Theology and monasticism were pillars of the Byzantine era (330-1453). In the Byzantine even local craftsman debated theological truths. Theology was of general interest, not just the domain of priests.
The Byzantine era was marked by thriving monastic communities everywhere. During the Byzantine the Egyptian city of Alexandria had three hundred monastic communities in its general vicinity. Some of these were house monasteries housing only three or four brothers. Others covered vast tracts of land, with a commercial component requiring the labors of hundreds of brothers. Monastic women were common, such as Melania (d. 439), abbess at the Mount of Olives in Jerusalem, who guided young Evagrius (d. 399) into monastic life. Evagrius later became one of the most influential Greek mystic writers.
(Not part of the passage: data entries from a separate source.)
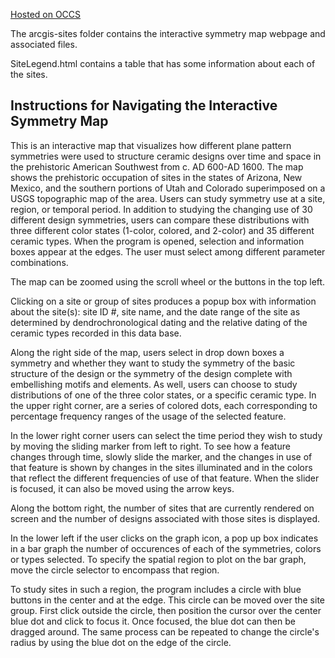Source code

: [Hosted on OCCS](https://occs.cs.oberlin.edu/~kvetter)

The arcgis-sites folder contains the interactive symmetry map webpage and associated files. 

SiteLegend.html contains a table that has some information about each of the sites. 

## Instructions for Navigating the Interactive Symmetry Map

This is an interactive map that visualizes how different plane pattern symmetries were used to structure ceramic designs over time and space in the prehistoric American Southwest from c. AD 600-AD 1600. The map shows the prehistoric occupation of sites in the states of Arizona, New Mexico, and the southern portions of Utah and Colorado superimposed on a USGS topographic map of the area. Users can study symmetry use at a site, region, or temporal period. In addition to studying the changing use of 30 different design symmetries, users can compare these distributions with three different color states (1-color, colored, and 2-color) and 35 different ceramic types. When the program is opened, selection and information boxes appear at the edges. The user must select among different parameter combinations.

The map can be zoomed using the scroll wheel or the buttons in the top left. 

Clicking on a site or group of sites produces a popup box with information about the site(s): site ID #, site name, and the date range of the site as determined by dendrochronological dating and the relative dating of the ceramic types recorded in this data base.

Along the right side of the map, users select in drop down boxes a symmetry and whether they want to study the symmetry of the basic structure of the design or the symmetry of the design complete with embellishing motifs and elements. As well, users can choose to study distributions of one of the three color states, or a specific ceramic type. In the upper right corner, are a series of colored dots, each corresponding to percentage frequency ranges of the usage of the selected feature.

In the lower right corner users can select the time period they wish to study by moving the sliding marker from left to right. To see how a feature changes through time, slowly slide the marker, and the changes in use of that feature is shown by changes in the sites illuminated and in the colors that reflect the different frequencies of use of that feature. When the slider is focused, it can also be moved using the arrow keys. 

Along the bottom right, the number of sites that are currently rendered on screen and the number of designs associated with those sites is displayed. 

In the lower left if the user clicks on the graph icon, a pop up box indicates in a bar graph the number of occurences of each of the symmetries, colors or types selected. To specify the spatial region to plot on the bar graph, move the circle selector to encompass that region. 

To study sites in such a region, the program includes a circle with blue buttons in the center and at the edge. This circle can be moved over the site group. First click outside the circle, then position the cursor over the center blue dot and click to focus it. Once focused, the blue dot can then be dragged around. The same process can be repeated to change the circle's radius by using the blue dot on the edge of the circle.
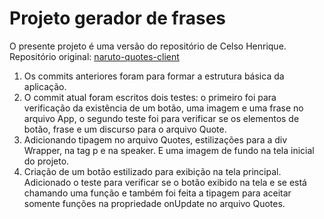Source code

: # Projeto gerador de frases
O presente projeto é uma versão do repositório de Celso Henrique. Repositório original: <a href="https://github.com/celso-henrique/naruto-quotes-client">naruto-quotes-client</a>

1. Os commits anteriores foram para formar a estrutura básica da aplicação.
2. O commit atual foram escritos dois testes: o primeiro foi para verificação da existência de um botão, uma imagem e uma frase no arquivo App, o segundo teste foi para verificar se os elementos de botão, frase e um discurso para o arquivo Quote.
3. Adicionando tipagem no arquivo Quotes, estilizações para a div Wrapper, na tag p e na speaker. E uma imagem de fundo na tela inicial do projeto.
4. Criação de um botão estilizado para exibição na tela principal. Adicionado o teste para verificar se o botão exibido na tela e se está chamando uma função e também foi feita a tipagem para aceitar somente funções na propriedade onUpdate no arquivo Quotes.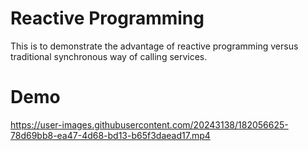 # Reactive Programming

This is to demonstrate the advantage of reactive programming versus traditional synchronous way of calling services.

# Demo

https://user-images.githubusercontent.com/20243138/182056625-78d69bb8-ea47-4d68-bd13-b65f3daead17.mp4
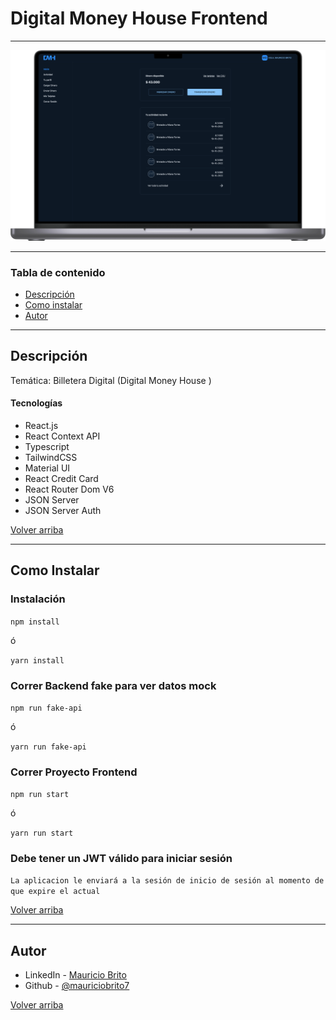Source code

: # Digital Money House Frontend
---

![Digital Money APP](./src/assets/img/dashboard.png)

---
### Tabla de contenido

- [Descripción](#descripción)
- [Como instalar](#como-instalar)
- [Autor](#autor)

---

## Descripción

Temática: Billetera Digital (Digital Money House  )

#### Tecnologías

- React.js
- React Context API
- Typescript
- TailwindCSS
- Material UI
- React Credit Card 
- React Router Dom V6
- JSON Server
- JSON Server Auth

[Volver arriba](#digital-money-house-frontend)

---

## Como Instalar

### Instalación

`npm install`  

ó  

`yarn install`

### Correr Backend fake para ver datos mock
`npm run fake-api` 

ó

`yarn run fake-api`

### Correr Proyecto Frontend

`npm run start` 

ó  

`yarn run start`

### Debe tener un JWT válido para iniciar sesión

`La aplicacion le enviará a la sesión de inicio de sesión al momento de que expire el actual`

[Volver arriba](#digital-money-house-frontend)

---

## Autor

- LinkedIn - [Mauricio Brito](https://www.linkedin.com/in/mauricio-brito-62b0a6140/)
- Github - [@mauriciobrito7](https://github.com/mauriciobrito7)

[Volver arriba](#digital-money-house-frontend)
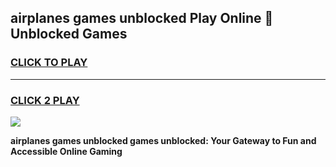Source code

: 
## airplanes games unblocked Play Online 👋 Unblocked Games
<h3>
<a href="https://premium.freeplayer.one?title=airplanes_games_unblocked&ref=19F">CLICK TO PLAY</a></h3>
<hr>

<h3>
<a href="https://premium.freeplayer.one?title=airplanes_games_unblocked&ref=19F">CLICK 2 PLAY</a>
  
</h3>

<a href="https://premium.freeplayer.one?title=airplanes_games_unblocked&ref=19F"><img src="https://clearcache.store/games.png"></a>


**airplanes games unblocked games unblocked: Your Gateway to Fun and Accessible Online Gaming**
My hope is that in the twenty-first Century a practical monasticism will again penetrate the West from every angle, Catholic, Protestant, Orthodox, clergy, and lay. By practical monasticism, I mean the heart and soul of it, which is a daily personal practice of silent prayer coupled with regular retreats. People often think mystical experience is the abode of specialists and ascetics. This isn’t the case.
In the Byzantine there were many monks and nuns who practiced silent prayer. After they became established in their practices, people sought them out for spiritual advice and to experience their magnetic and sometimes healing presence. I pray for more contemporary Christian mystics who will lead normal lives, yet provide the spiritual leaven for their Christian communities.
 The Byzantine period, as we know it, began to crumble after the Council of Chalcedon. The Council of Chalcedon began the unraveling of Christianity’s integrated monastic presence and influence in the East.